Two Years of COVID Have Forced Us to Recalibrate Our Concept of Hope

“I wish it was over for good or ill,” laments J.R.R. Tolkien’s over-curious hobbit, Pippin, on the eve of Sauron’s siege at Minas Tirith. “I am no warrior at all and dislike any thought of battle; but waiting on the edge of one that I can’t escape is worst of all. What a long day it seems already!”

It was a long day indeed. Many of us have been waiting on the edge for almost two years. There is no end in sight and there is another unavoidable battle ahead. Omicron is on the rise, even in my tiny little cornerNew England. If it isn’t everywhere already — how can we know, given the shabby testing infrastructure we’re still saddled with? — it will be soon.

Fearing this, my mother cancelled her annual Christmas party at her house. She was very matter-of-fact about it — and altogether certain it was the responsible thing to do (I agree, for the record) — but I could hear the sadness in her voice nonetheless. Although our family has never been Currier & Ives when it came to this season, it is still a favorite touchstone, especially since she is the grandmother to a truly remarkable 8-year old. Another book of memories lost before they could ever be made.

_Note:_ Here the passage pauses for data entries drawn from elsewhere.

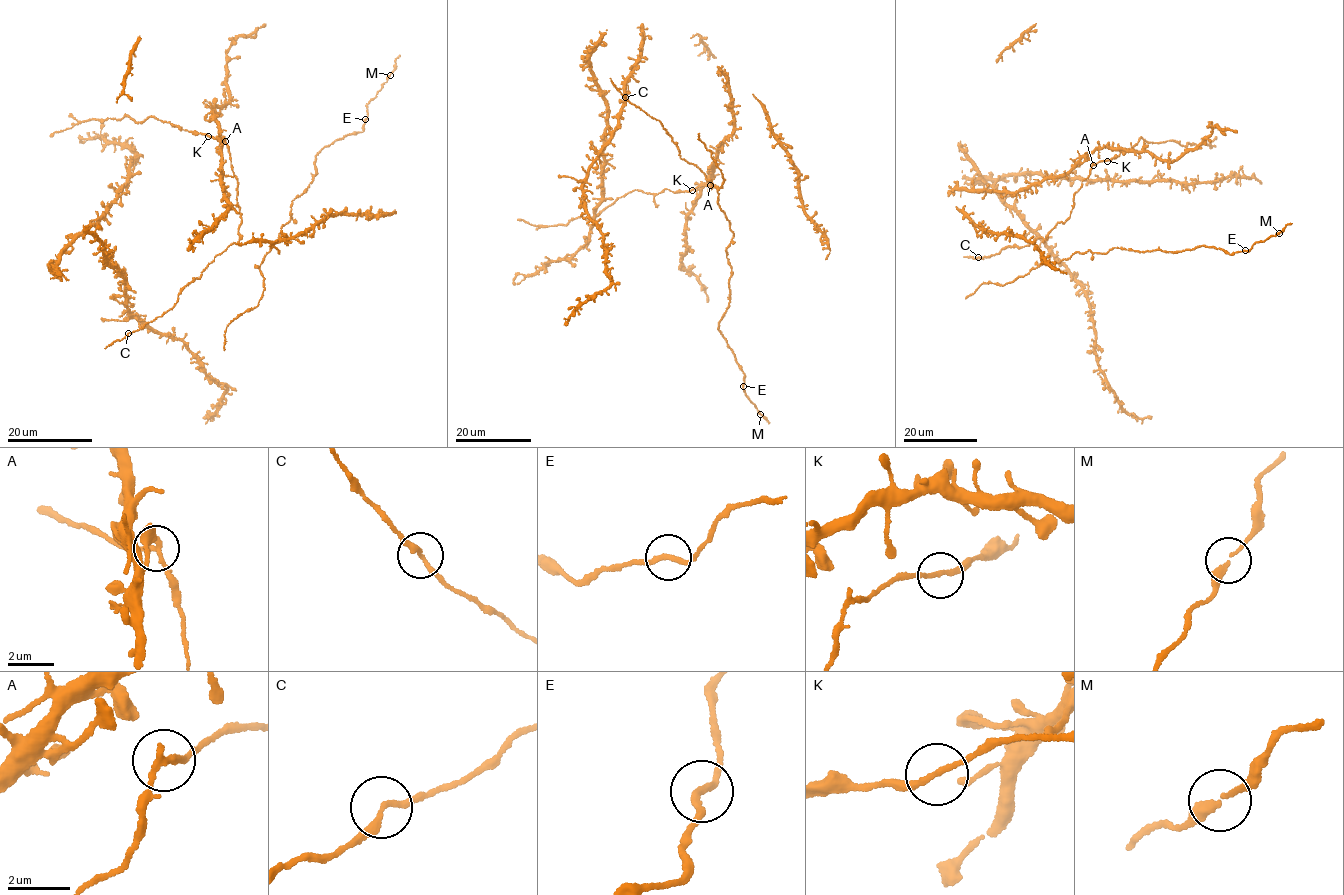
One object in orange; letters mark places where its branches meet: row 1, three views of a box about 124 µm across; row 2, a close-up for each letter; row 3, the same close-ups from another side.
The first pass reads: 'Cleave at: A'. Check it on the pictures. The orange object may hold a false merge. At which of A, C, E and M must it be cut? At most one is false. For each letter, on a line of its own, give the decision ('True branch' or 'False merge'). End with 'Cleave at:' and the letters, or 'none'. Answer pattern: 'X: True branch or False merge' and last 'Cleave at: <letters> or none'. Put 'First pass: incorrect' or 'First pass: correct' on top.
First pass: correct
A: False merge
C: True branch
E: True branch
M: True branch
Cleave at: A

My family is still among the lucky in this slow-grinding ordeal. A mid-December report said that New York Times reportCOVID-19 has claimed the lives of one in 100 Americans over 65 years old. This is a shocking 75 percent of the more than 800,000. This leaves a gap at the Christmas dinner table for 600,000 families that have lost an elderly member.

Gloomy times everywhere. A small part in me envies those who think this is all. a big nothing noiseOr they have just decided to be. so over it, you guys.While a fair amount of them may be dead or sick by springtime, particularly those who are not vaccinated, such flat denialism should be energizing.

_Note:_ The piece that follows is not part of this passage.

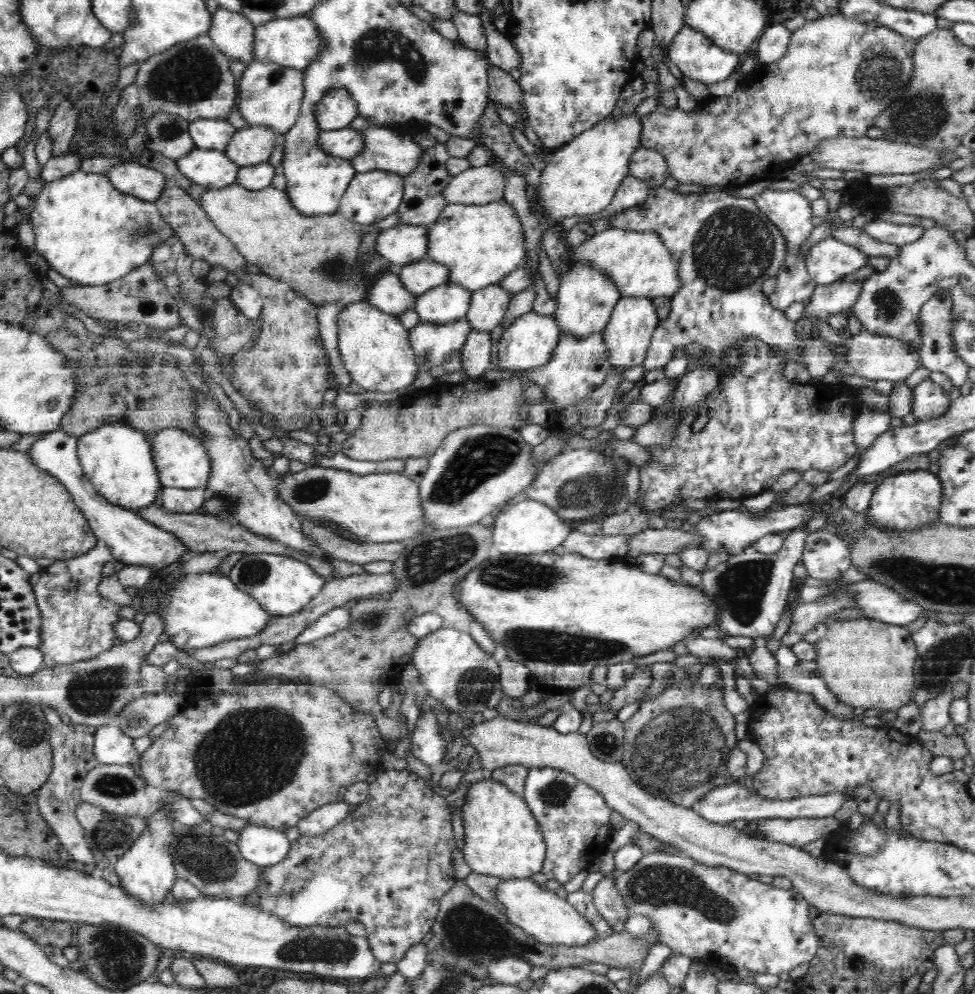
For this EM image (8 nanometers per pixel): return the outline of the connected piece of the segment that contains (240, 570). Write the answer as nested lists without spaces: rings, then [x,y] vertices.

To not feel like this anymore is deeply tempting, a harlequin abandonment of worries and doubts, until I realize I would rather be lonely and alive than an iconoclastic dying person in an overcrowded ICU, tube down my windpipe in service to lungs now made of ash, begging for the vaccine that can’t help me anymore. A friend who had been double-vaccinated said she felt like her bones were exploding after she was infected with the Delta variant. No, not in the immortal words of Simple Minds, “I’ll be alone, dancin’, you know it baby…”

The hardest part is the perspective shift I have to make if my head is straight. What is the solution to this problem? I have to stop believing this is all going to end someday soon, because it isn’t. A huge swath of the world remains unvaccinated, a dilemma that most Global North leaders don’t seem to be in any rush to address, and every one of those people is a potential petri dish for the next variant, and the next, and the next. Omicron is a mystery, but a proven fast-mover. There is also a growing body of evidence to suggest Omicron’s symptoms are “mild,” but compared to what? What is bear mauling? “Mild” still sounds pretty damn bad, and worse if you are older and/or unvaccinated.

What does it all mean? I don’t know. Maybe it really doesn’t. I do know that these past two years and the ones I suspect will come have forced me to reevaluate what I consider hope. Hope for me used to be results-based: I hope for something, and it happens or it doesn’t. COVID, modern American politics’ climate collapse and generalized awful, broke that mould.

For me, hope is a test to see if there is still hope despite all the reasons that I don’t believe so. The effort of believing can reap its rewards, no matter what the outcome may be and no matter how intangible they may appear. I sound like the last line of “The Last Line from…” Rita Hayworth, Shawshank Redemption (“I hope.”), but it’s the truth. Right now, it’s all we’ve got as we stand like Pippin waiting for the next battle, hoping to have hope.